Since cases of sepsis are the most relevant and aggravating the clinical outcome of the patients was also evaluated in this study samples of blood cultures to check the connection of microorganisms present on nearby surfaces and its relation to the contamination of the patient. An 80% growth of Gram positive bacteria was observed in the analyzed blood cultures, with a prevalence of S. epidermidis (40%).

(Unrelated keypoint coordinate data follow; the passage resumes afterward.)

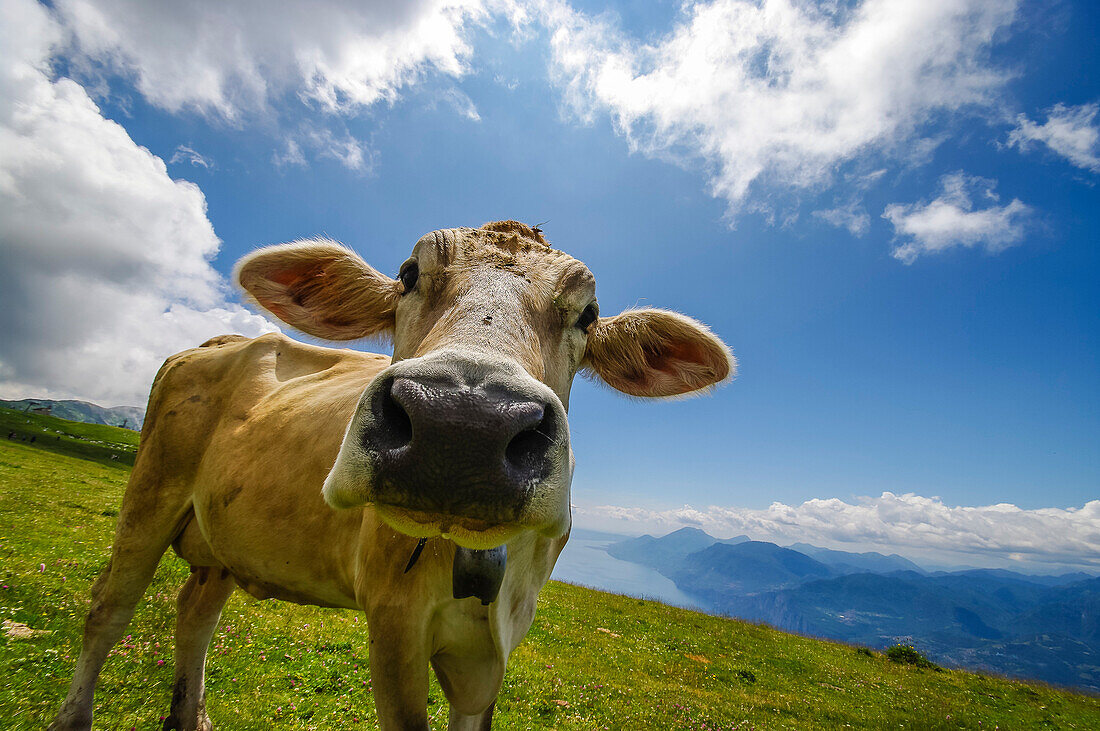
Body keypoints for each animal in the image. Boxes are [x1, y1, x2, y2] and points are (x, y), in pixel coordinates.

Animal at [47, 220, 734, 729]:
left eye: (588, 314)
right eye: (407, 275)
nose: (462, 424)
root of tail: (218, 342)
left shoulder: (498, 648)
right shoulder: (394, 619)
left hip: (225, 537)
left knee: (194, 612)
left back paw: (190, 717)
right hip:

Similar data were observed in work carried out by Alves et al. (2012) involving 170 samples of blood cultures, which found 45.5% of S. epidermidis. In addition to this, there was a prevalence of 20% of S. haemolyticus, which also plays an important role in opportunistic infections. Infections caused by this species have been considered as a threat, since the mechanisms involved in biofilm formation between them, are not yet fully elucidated.15,17
The S. epidermidis and S. haemolyticus are the two species most frequently reported among the isolated CoNS in cases of nosocomial infections, according to several studies.18,20,21
Among the microorganisms identified as resistant to oxacillin, 12.5% of the species were similar in the bed surface samples and blood cultures from the same patient sample. The identification of microorganisms in hospital surfaces has been important in epidemiological investigations and suggest the environment as a possible source of transmission of nosocomial infections.15,17
One of the greatest ways to spread of hospital infections occur through cross-infection, which is caused by the transmission of microorganisms between patients or through the hands of professionals, caregivers and visitors, and health professionals the main contributors to this spread. The acquisition of microorganisms may also occur through direct contact with the patient material or contaminated environment.22,23 The low adherence of hygiene, by some health professionals, contributes to a significant increase of colonized patients, and consequently increasing the degree of environmental contamination. The aspects cleaning measures and disinfection of surfaces with handwashing contribute effectively as control measures in cases of cross-infections by minimizing the rise of environmental reservoirs, which may be considered as potential sources of infection to the patient.22
Because of the problem of global patient safety, the World Health Organization (WHO) established in 2004 the World Alliance for Patient Safety (World Alliance for Patient Safety) which seeks to define priority issues for research in the area of patient safety that are highly relevant.24 Among these, they highlight skills and abilities, often inadequate among health professionals and infections associated with health care.24,25
The similarity of microorganisms found between environmental samples and blood cultures in this study highlights the interference of the hospital in the transmission of pathogens and possible cross-infection. Resistant Gram positive bacteria identified reinforce the importance of emphasizing the general measures of environmental hygiene in relation to patient safety in health care. These include greater attention as handwashing, personal protective equipment for use, application of contact precautions, isolation area of establishment of patients with multidrug-resistant bacteria, as well as the strengthening of the institutional policy of rational use of antimicrobials.